Philippe Dessertine évoque la question des subprimes : «Elle montre que la notion de liberté doit exister en matière de finance mais qu’elle doit être en partie sous contrôle. La liberté c’est dangereux, c’est en même temps ce qui permet la création». Il considère à ce propos : «La France est le Pays de la liberté et de la création. En 1913, Paris est l’endroit où se concentrait la création du monde, c’est là que s’est créé le 20e siècle. Car, à la même époque, de jeunes ingénieurs vont prendre la liberté de créer, produire. Et, pour cela, il leur a fallu des moyens financiers. Une raison qui fait que l’innovation s’est déplacée vers les USA c’est le Nasdaq, l’émergence d’une nouvelle façon de financer alors que la Banque traditionnelle ne voulait pas prendre de risques». D’autant plus important que «lorsque l’on crée, on est seul, au bord du vide, et l’on décide de sauter sans savoir comment cela va se terminer». Pour lui, le problème français ne réside ni dans la création, ni dans le sens d’entreprendre : «Entrepreneur est un mot français repris en anglais. Le problème c’est que nous ne sommes pas assez ambitieux dans la finalité, en France on voit petit, aux États-Unis on veut devenir le leader mondial. Pourtant nous avons 29 groupes parmi les 500 premiers mondiaux? Le problème c’est qu’ils ont en moyenne 110 ans». Élisabeth Viola tient à mettre un bémol : « Lorsque l’on travaille sur la tour La Marseillaise avec Marc Pietri on écrit une histoire, on affiche une ambition, on donne un signal du potentiel et des ambitions de Marseille et, de cette manière, on donne envie à d’autres de venir. Il en va de même avec la géniale idée de « The Camp »». Liberté de prise de risque chez Vincent Ricordeau qui indique: «Chez nous, les gens prennent le risque de venir présenter leur projet en public, sur une page Web. Ils doivent séduire pour que les gens les financent». «Technocrate c’est avoir le goût de soi alors que la vie c’est le goût des autres. Lorsque aux États-Unis on présente un projet, on vous dit : pensez gros, tel n’est pas le cas en France», affirme Marc Piétri. Alors, il avoue que pour la Tour La Marseillaise, il est monté à Notre-Dame pour négocier avec la Bonne Mère.

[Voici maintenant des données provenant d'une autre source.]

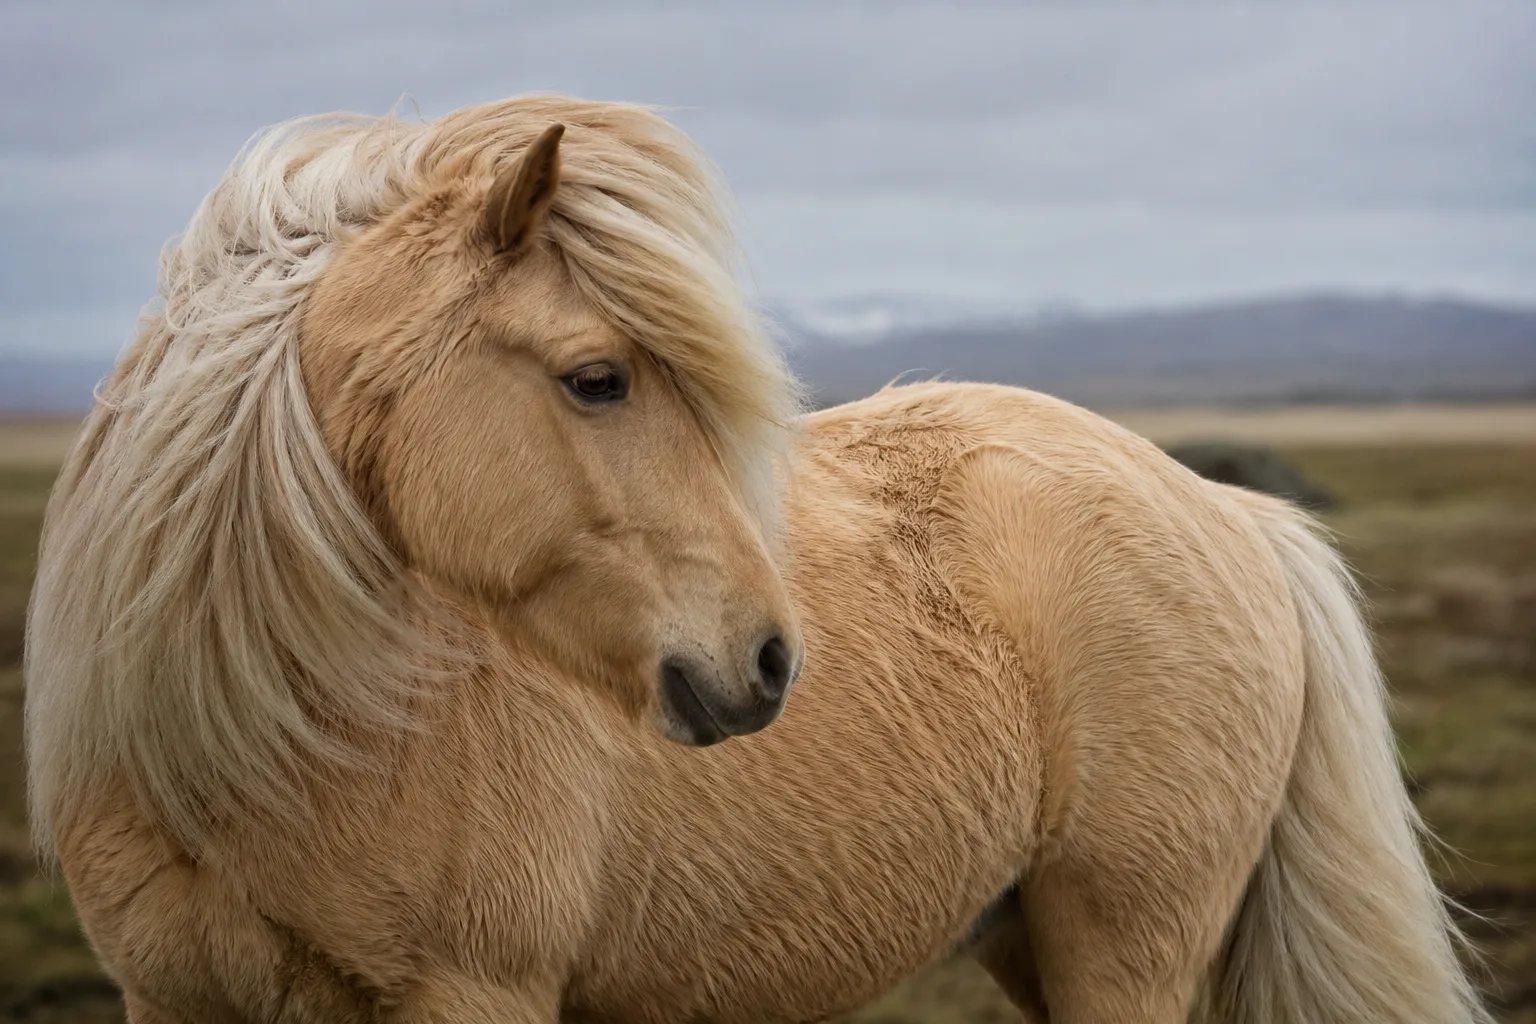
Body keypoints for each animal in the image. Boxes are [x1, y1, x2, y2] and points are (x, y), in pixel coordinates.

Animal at [25, 94, 1488, 1024]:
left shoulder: (473, 993)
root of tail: (1228, 509)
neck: (253, 762)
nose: (769, 660)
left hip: (1121, 940)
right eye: (597, 378)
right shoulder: (169, 998)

« On n’apprend rien de ses échecs »
Mais y a-t-il une récompense à la création ? «J’ai connu beaucoup d’échecs et de succès. On n’apprend rien de ses échecs. Et la récompense ne vient jamais, c’est le drame des orphelins, la vraie récompense ne vient jamais du père mort… Après, je crois toujours que le prochain film, le prochain roman, sera définitif, sans cela j’ arrêterais». La récompense, Philippe Carrese la touche parfois en musique «on arrive à un moment de grâce et c’est presque divin». Récompense ? C’est d’échec dont veut parler Philippe Dessertine : «La création c’est le risque, et lorsque l’on risque on peut échouer. Or, en France, ce pays qui a pris le risque de mettre en avant les valeurs de Liberté, Égalité et Fraternité met maintenant en avant le principe de précaution. La création c’est se planter et en France on n’a pas le droit de parler d’échec. Et c’est le principe à l’œuvre dans la finance en France mais s’il y a « 0 » risque il n’y a pas de banquier. Il nous manque du financement du risque».